Recentemente, grazie anche all’impegno di Luigi Costanzo, medico che esercita nella Terra dei Fuochi nel territorio della ASL Napoli 2,  è partito un “tam tam” basato su servizi dei media ed appelli alle istituzioni, per informare e sensibilizzare tutti su ciò che sta accadendo attualmente in Campania.

Cosa sta succedendo? Il raggiungimento dei tetti di spesa, che hanno l’obiettivo di risanare la Sanità, già a partire dalla fine di luglio, sta bloccando progressivamente le strutture convenzionate che erogano prestazioni di cardiologia, di analisi di laboratorio, di fisioterapia, di radiologia e medicina nucleare.

Tutto questo significa che il cittadino campano, che in questo momento deve praticare un esame diagnostico e che, già normalmente paga le tasse addizionali regionali e le quote di compartecipazione alla spesa sanitaria più alte d’Italia, si sta trovando di fronte alla necessità di: rimandare la prestazione al 2016; pagare di tasca propria mediamente centinaia di Euro; chiedere un prestito a familiari o usurai; andare a farsi seguire e curare in un’altra Regione oppure chiedere aiuto ai propri “santi in paradiso”…

Sono conseguenze evidenti  di questa situazione il danno causato ai più deboli e l’esaurimento sempre più precoce  delle risorse, vista la necessità di prescrivere nel primo semestre dell’anno successivo anche tutte le prestazioni non effettuate nel semestre precedente.

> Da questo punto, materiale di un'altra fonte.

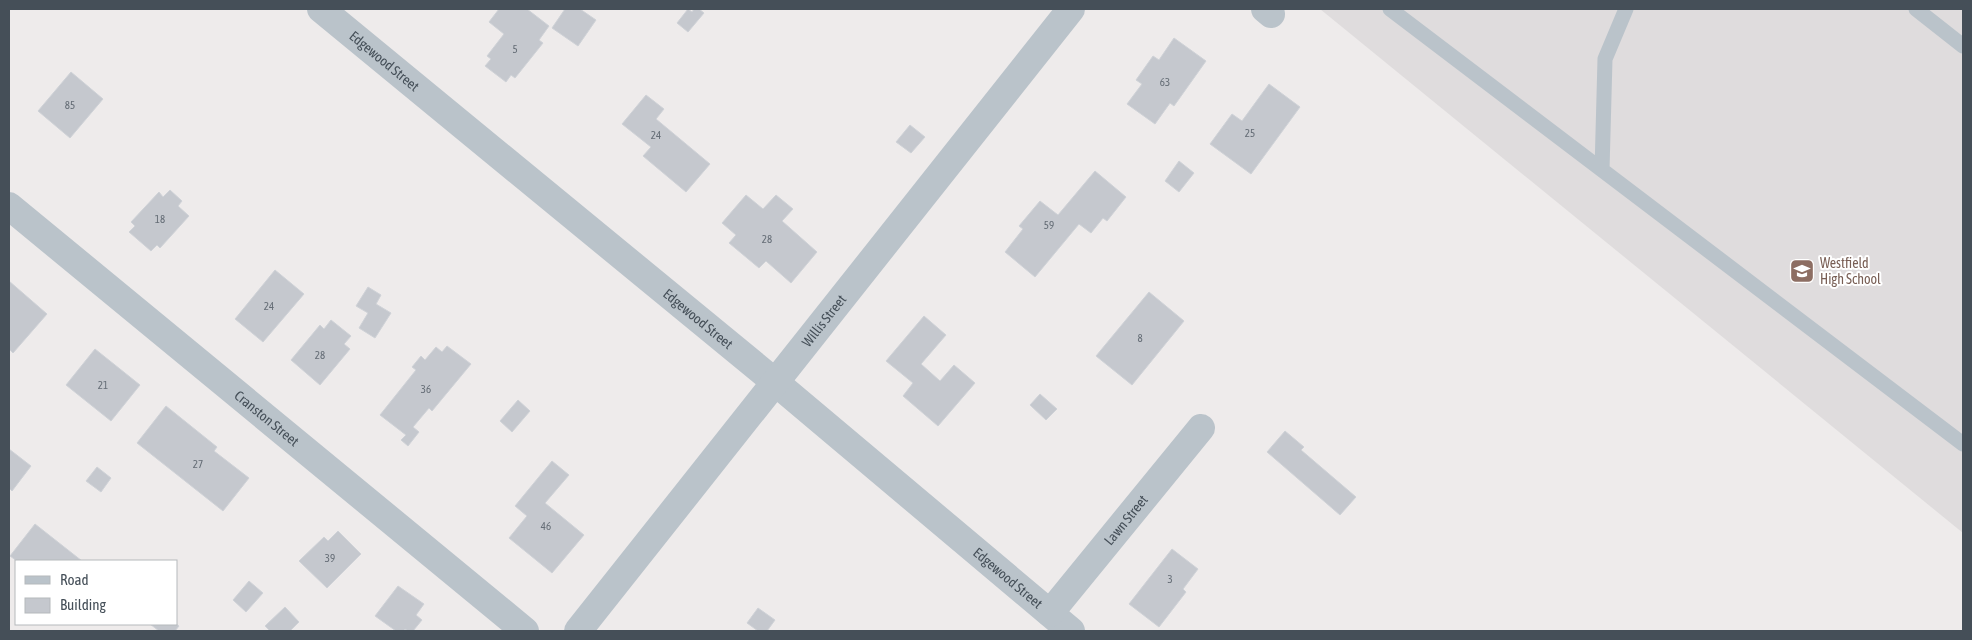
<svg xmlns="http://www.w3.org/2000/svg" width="1972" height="640" viewBox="0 0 1972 640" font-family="'Asap Condensed',sans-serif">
<rect width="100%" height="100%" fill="#eeebeb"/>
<path fill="#dfdcdd" d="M1320 9H1963V533Z"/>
<path fill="#c5c8ce" stroke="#cfd2d7" d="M499 9H527L549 26 539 40 543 43 515 78 511 75 506 82 485 66 491 59 487 56 504 34 489 22Z
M565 9H580L596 20 578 46 552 28Z
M688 9 692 12 694 9H699L704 13 688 32 677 23Z
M1174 38 1206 61 1174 106 1170 103 1155 124 1127 104 1142 84 1136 80 1153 56 1159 60Z
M71 72 103 99 70 138 38 111Z
M1269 84 1300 107 1251 174 1210 144 1232 114 1242 121Z
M646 95 664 109 656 119 710 164 686 192 643 156 651 147 622 124Z
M910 125 925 137 911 153 896 142Z
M1179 161 1194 173 1179 192 1165 181Z
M1095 171 1126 197 1107 221 1103 218 1091 233 1079 224 1035 277 1005 252 1023 229 1019 226 1040 201 1058 215Z
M170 190 182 201 178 206 189 216 160 248 157 245 151 251 129 232 135 226 131 222 159 192 163 197Z
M746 195 763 209 776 195 793 209 782 221 817 252 791 283 766 261 759 268 729 243 736 235 722 223Z
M275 270 304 294 263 342 235 319Z
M9 281 47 314 13 353 9 349Z
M368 287 381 295 376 304 391 313 375 338 359 328 368 313 356 306Z
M1149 292 1184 321 1132 385 1096 356Z
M924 316 946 335 921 364 940 381 954 365 975 383 938 426 903 396 913 383 886 361Z
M331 320 351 336 344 344 350 349 320 385 291 360 320 325 324 329Z
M447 346 471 364 432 411 429 408 413 427 419 432 408 446 401 440 406 435 380 415 416 370 412 367 421 356 425 360 436 347 442 352Z
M95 349 140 385 111 421 66 385Z
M1040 394 1057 409 1046 420 1030 405Z
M518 400 530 411 512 432 500 421Z
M166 406 217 447 214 451 249 478 223 511 137 443Z
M1285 431 1304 447 1301 450 1356 497 1340 515 1267 452Z
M9 449 31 466 12 491 9 488Z
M552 461 569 475 545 503 584 535 552 573 509 538 527 516 515 506Z
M97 467 111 478 101 492 86 481Z
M35 524 82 561H17L10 556Z
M338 531 361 554 327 588 299 561 324 537 328 541Z
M1172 549 1198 569 1183 589 1186 592 1159 627 1129 604Z
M249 581 263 593 246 612 233 600Z
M398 586 424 604 416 615 422 620 413 631H408L405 629 403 631H396L375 616Z
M285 607 299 622 290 631H270L265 626Z
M758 608 775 620 767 631H758L747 623Z
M150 624H176L179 626 175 631H159Z"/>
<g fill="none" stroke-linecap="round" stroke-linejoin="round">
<path stroke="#bac3ca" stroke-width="15" d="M1390 9 1963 444
M1916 9 1963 46
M1602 170 1605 59 1626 9"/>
<g stroke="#bac3ca" stroke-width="28">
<path id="s1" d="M321 9 775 382 1071 631"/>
<path d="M1265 9 1271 14"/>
<path id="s2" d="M9 206 525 631"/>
<path id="s3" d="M1050 613 1201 428"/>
<path id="s4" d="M578 631 1071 9"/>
</g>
</g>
<defs>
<symbol id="school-square" viewBox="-11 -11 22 22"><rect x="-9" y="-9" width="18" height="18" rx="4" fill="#8d6e63" stroke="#fff"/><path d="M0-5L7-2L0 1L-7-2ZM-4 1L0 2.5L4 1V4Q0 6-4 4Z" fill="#fff"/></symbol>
</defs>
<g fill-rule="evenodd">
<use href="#school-square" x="1788" y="257" width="28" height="28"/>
</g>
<g text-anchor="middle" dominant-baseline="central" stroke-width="4" stroke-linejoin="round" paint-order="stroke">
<g font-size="11" fill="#656d76">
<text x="515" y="49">5</text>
<text x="1165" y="82">63</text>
<text x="70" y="105">85</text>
<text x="1250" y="133">25</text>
<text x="656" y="135">24</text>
<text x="160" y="219">18</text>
<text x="1049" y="225">59</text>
<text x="767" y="239">28</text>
<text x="269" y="306">24</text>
<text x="1140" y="338">8</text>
<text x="320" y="355">28</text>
<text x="103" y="385">21</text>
<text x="426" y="389">36</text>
<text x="198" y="464">27</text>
<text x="546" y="526">46</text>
<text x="330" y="558">39</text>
<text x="1170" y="579">3</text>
</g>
<g font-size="14" fill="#454f58" stroke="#fff">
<text stroke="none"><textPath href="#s1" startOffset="82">Edgewood Street</textPath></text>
<text stroke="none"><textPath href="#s1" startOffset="488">Edgewood Street</textPath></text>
<text stroke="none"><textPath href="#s4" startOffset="396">Willis Street</textPath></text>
<text stroke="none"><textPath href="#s2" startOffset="334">Cranston Street</textPath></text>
<text stroke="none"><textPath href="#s3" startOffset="120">Lawn Street</textPath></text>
<text stroke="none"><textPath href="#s1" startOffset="892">Edgewood Street</textPath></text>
</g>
<g font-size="14" fill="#785e54" stroke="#fff" text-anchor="start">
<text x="1820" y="263">Westfield<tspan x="1820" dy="16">High School</tspan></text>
</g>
</g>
<rect width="1972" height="640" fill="none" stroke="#454f58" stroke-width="20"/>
<rect x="15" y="560" width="162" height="65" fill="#ffffff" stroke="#b5b9bc"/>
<rect x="25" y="576" width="25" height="8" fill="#bac3ca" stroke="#b5b9bc"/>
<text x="60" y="585" font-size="15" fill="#454f58">Road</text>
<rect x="25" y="598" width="25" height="15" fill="#c5c8ce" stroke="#b5b9bc"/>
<text x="60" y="610" font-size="15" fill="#454f58">Building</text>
</svg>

L’appello è sulla necessità di programmare i tetti di spesa dei prossimi anni tenendo conto di tutte le caratteristiche demografiche ed epidemiologiche della popolazione campana, così come già previsto nel Patto della Salute della Conferenza Stato- Regioni, e di promuovere l’attivazione delle Aggregazioni Funzionali Territoriali (AFT) dei medici del SSN, per decongestionare le strutture del sistema pubblico e convenzionato .

In CAMPANIA i problemi da sollevare non riguardano sempre e solo la CAMORRA, anche il Sistema Sanitario Regionale ha bisogno di appropriatezza e riorganizzazione!

Nell’emergenza immediata bisognerebbe intervenire straordinariamente almeno per garantire alle persone “Esenti per Patologia” come cardiopatici, diabetici, persone con tumore e altro,  di poter usufruire delle prestazioni indispensabili e non rimandabili, rapidamente e senza disagi.